Many of the teens speaking today told KCTV5 News they had organized walkouts in their own schools. Many told us it's time to listen to young people like them.

“It shows that people are paying attention,” said Aliyah Pullin. “We do care about this. It is an issue.”

“We shouldn't be afraid to be in a school setting or at a concert,” Taylor Burns.

A junior at Winnetonka High School who helped plan the event told us he thinks it's time for politicians to focus on a legislative solution. He said it's time to listen to what people his age have to say.

“The change has got to start somewhere,” said Joe Bell. “If it's got to start with young people, so be it. We can't change anything with our phones. So, we have to do something and this is it. We've got to get out and be heard.”

You can watch some footage of the event here:

On Thursday, following a walkout at Indian Hills Middle School, two people who helped plan Saturday's even spoke to KCTV5 News. 

Danielle Dodd and Katie Bullock are students at Winnetonka High School. 

Both of them felt spurred to action following the shootings at a Parkland, Florida high school where 17 people were killed. 

"Right now it's an empty park, but come Saturday at noon? It's going to be full and you're going to feel it," Dodd had said.

"I remember when I was little, how adults around us would talk about 9/11 and how they would talk about Columbine as these crazy events that they could never see coming  that had just shaken the ground that they walked on, and we just have shootings like Parkland that happen all the time and nobody bats an eyelash," said Bullock.
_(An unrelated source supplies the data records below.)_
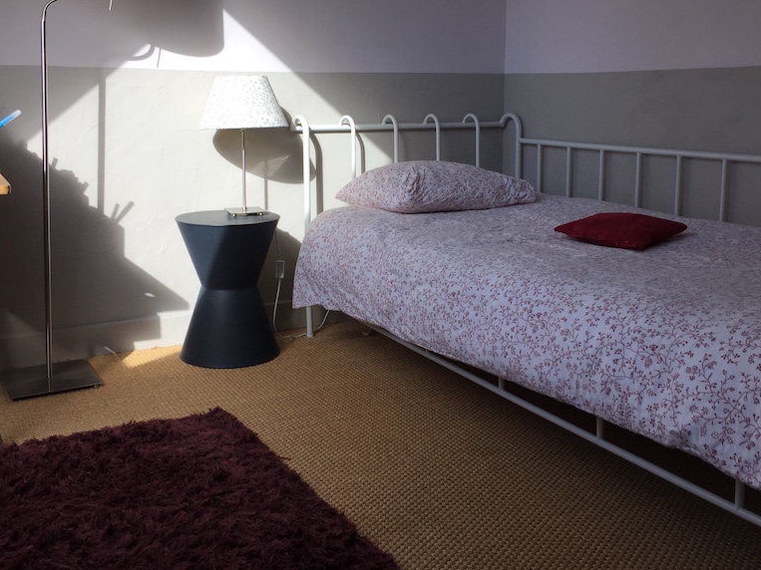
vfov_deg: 37.5
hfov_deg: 49.0
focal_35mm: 38
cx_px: 361
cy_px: 220
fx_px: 835
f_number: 2.2
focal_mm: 4.15
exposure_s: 1/314
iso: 32
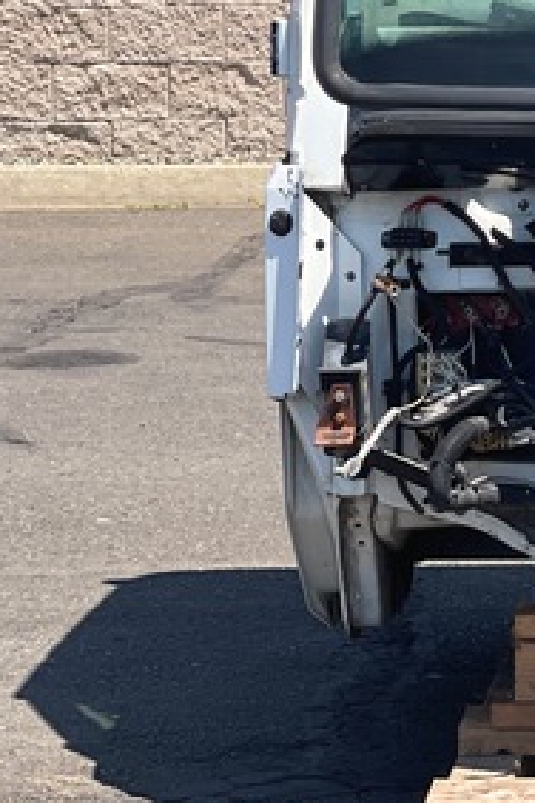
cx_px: 982
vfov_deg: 11.1
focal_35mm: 184
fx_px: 4101
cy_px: 169
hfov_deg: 7.2
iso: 32
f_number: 2.2
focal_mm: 7.5
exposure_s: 1/911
"What this is for me is a way to take away that normalcy, because we don't want to be reading these headlines anymore and we don't want to be just rewriting them anymore either so that it's less people getting killed or a different circumstance," Bullock said. "We want to be changing them so that it's not happening."

While a big focus of the conversation will be about guns, Dodd emphasized that it was also about getting people in gear to take action. 

"We're going to try to get a lot of young people registered here to vote and get them educated on issues specifically pertaining to gun violence, but also a more general breadth of issues," Dodd said.

Both students said they hope to see big changes on the horizon as more young people come of age to vote. 

They also said two major goals they hope to see accomplished in their lifetime are a ban on assault rifles and universal background checks that also cover private sales. 

They also hoped the event would begin a more active dialogue between citizens and elected officials.